Corée du Sud : le bikini de la discorde
02 févrierPolitique – Non, ce n’est pas le titre d’un prochain S.A.S. ou d’une production Dorcel. Ce titre pourrait par contre très bien illustrer la situation qui oppose le président Lee Myung-Bak et plus largement le gouvernement actuel à un groupe de quatre critiques politiques qui animent un programme radio largement répandu sur la toile et baptisé « je suis une fouine », en référence au physique du président.
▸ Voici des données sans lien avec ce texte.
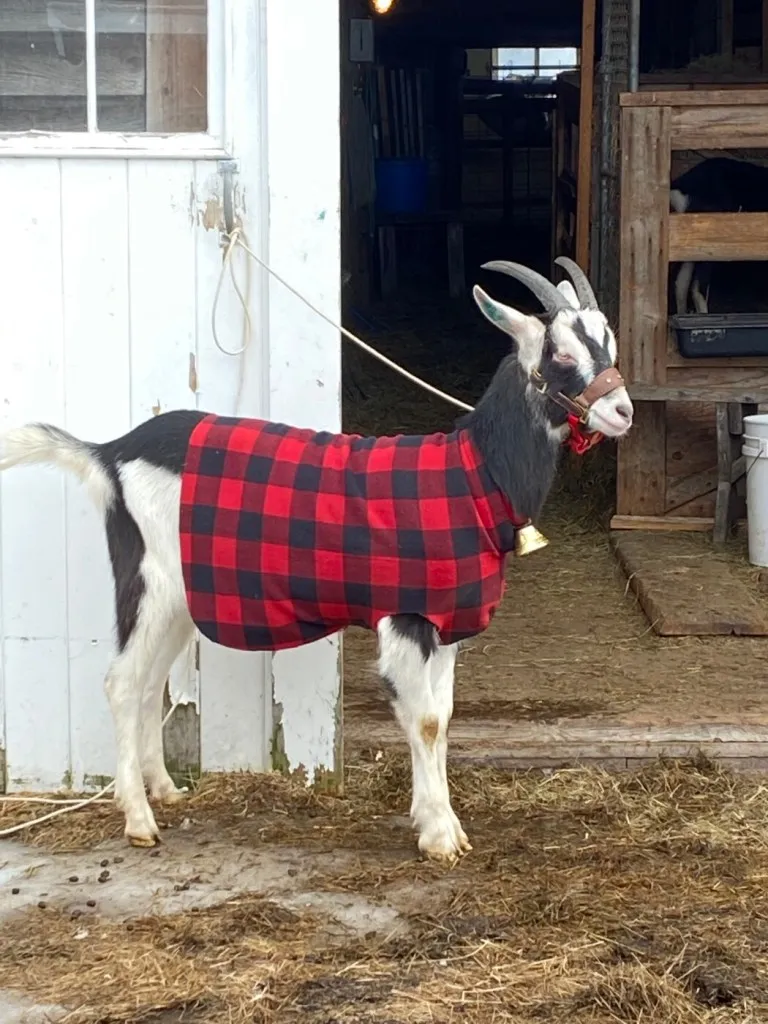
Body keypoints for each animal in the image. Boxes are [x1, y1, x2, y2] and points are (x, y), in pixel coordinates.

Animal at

Dans un pays qui n’a pas l’habitude de critiquer le pouvoir (c’est aussi ce qui a conduit le pays au niveau où il se trouve aujourd’hui), cette émission, que l'on pourrait d'une certaine manière comparée au journal français Le Canard Enchaîné, est comme une bombe dans le monde politique sud-coréen depuis quelques mois, et au regard du nombre de téléchargements des podcasts, cette émission dérange les plus hautes instances.
Du coup, les attaques en justice ne se sont pas faites attendre et c’est l’animateur Chung Bong-Ju qui a subi les premières foudres du gouvernement : condamné et placé derrière les barreaux en fin d’année 2011, inculpé pour diffamation après avoir lancé de fausses rumeurs sur Lee Myung-Bak lors de la campagne présidentielle en 2007. Face à son arrestation, les soutiens n’ont pas manqué, surtout sur la toile où des forums de soutien ont été créés.
Et c’est là que ça dérape. Le 20 janvier, une jeune femme décide de charger une photo d’elle en bikini avec, inscrit sur sa poitrine « je veux que Chung sorte de prison au point de faire exploser mes seins ». Une photo qui s’en suit d’une série de nouvelles photos mises en ligne par de nombreuses jeunes femmes en sous-vêtements ou bikini avec sur leur poitrine des inscriptions du genre « Pour que Chung sorte de prison ». La toile commence à buzzer. Mais le phénomène prend une nouvelle envergure lorsque les deux des trois animateurs de l’émission, Kim Yong-Min et Choo Chin-Woo, décident de s’emparer du sujet. Le premier réagit dès le 21 janvier lors de l’émission : « Chung, qui vit aujourd’hui séparé de sa femme, prend des pilules pour calmer ses ardeurs sexuelles. Nous conseillons aux femmes de poser en maillot de bain ». Le deuxième, qui a rendu visite à Chung en prison, a posté sur son compte Twitter le texte suivant : « La photo avec la femme en bikini qui soutient Chung est incroyable ! Mais attention à ne pas saigner du nez ». Bref, deux commentaires (oraux et écrits) qui n’ont pas plu à la romancière Gong Ji-Young (ci-contre), fervent support à la libération de Chung, qui a demandé aux deux animateurs de retirer leurs interventions.
Gong n’est pas une grande fan de ce genre de photo, même si elle ne condamne pas la première photo qu’elle considère comme une idée nouvelle de rébellion. Au regard des photos postées sur la toile, elle s’est lâchée devant les médias : « la Corée du Sud est un pays de machistes, où un homme qui agresse une camarade de classe sera relâché par la justice soit parce qu’il était saoul lors des faits, que la fille était insuffisamment habillée ou que celle-ci était considérée comme une prostituée. 70% des Coréens ont déjà payé pour du sexe, il est donc naturel que le corps des femmes entre dans l’argumentaire politique des gens ».
Cette discorde vient surtout d’un certain nombre de commentaires sous les photos de femmes en bikini écrits par des hommes apparemment mentalement retardés, qui n’ont que le mot « sexe » à la bouche. A 10 mois de l’élection présidentielle et alors que les candidats pointent doucement le bout de leur nez, faire disparaitre un tel programme serait une aubaine pour le pouvoir. Mais pas sûr que la bande des trois se laissent faire par des bikinis.